• What is needed: In the passage on schizophrenia risk and early-life complications, how much greater was the risk of schizophrenia for individuals with high genetic risk and serious ELCs than for those with high genetic risk and no history of ELCs?

The data further suggested that individuals with high genetic risk and serious ELCs had at least a fivefold greater risk of developing schizophrenia compared with individuals who displayed a high genetic risk, but had no history of ELCs. Interestingly, the results pointed to a central role for the fetal genome, rather than the parental genome. “…the interaction between genomic risk and ELCs is mainly driven by the fetal genome and is relatively independent of gene-interactions related to parental genomes per se,” the researchers write.
While prior studies have highlighted the regulation of schizophrenia risk genes in the fetal brain, the LIBD studies involving highly diverse ethnic cohorts pointed to the “intrauterine context as a likely place where some risk genes for schizophrenia and environmental adversity intersect, with implications not limited to the brain.” Further investigation, including an analysis of RNA sequencing data from placental tissue in the Epigenome Roadmap Project, identified differential expression of schizophrenia risk-associated genes in the placenta from ELC pregnancies, including those with pre-eclampsia and/or intrauterine growth restriction, which are in particularly associated with placental inflammation. “The enrichment of expression in the placenta of genes in schizophrenia GWAS significant loci provides circumstantial evidence that the interaction of these loci with ELCs on risk for schizophrenia arises at least in part because of primary effects in the placenta,” the authors write. “These results indicate that, as predicted, genes mapping to GWAS significant loci that interact with ELCs are more abundantly expressed in placenta than are genes in the other GWAS loci, which do not interact with ELCs.”

• Data segment:
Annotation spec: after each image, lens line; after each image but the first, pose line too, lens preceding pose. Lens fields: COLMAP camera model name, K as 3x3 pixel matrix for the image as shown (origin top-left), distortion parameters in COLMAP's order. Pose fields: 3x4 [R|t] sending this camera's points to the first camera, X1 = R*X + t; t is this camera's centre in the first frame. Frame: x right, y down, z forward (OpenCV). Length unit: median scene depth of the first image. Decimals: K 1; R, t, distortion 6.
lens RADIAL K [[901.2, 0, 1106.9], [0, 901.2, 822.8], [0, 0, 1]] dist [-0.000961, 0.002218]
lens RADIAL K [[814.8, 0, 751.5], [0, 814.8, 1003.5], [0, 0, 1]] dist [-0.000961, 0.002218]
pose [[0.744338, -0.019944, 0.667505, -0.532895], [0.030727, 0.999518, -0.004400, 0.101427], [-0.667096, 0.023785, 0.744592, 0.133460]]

• Answer for the task: At least fivefold greater.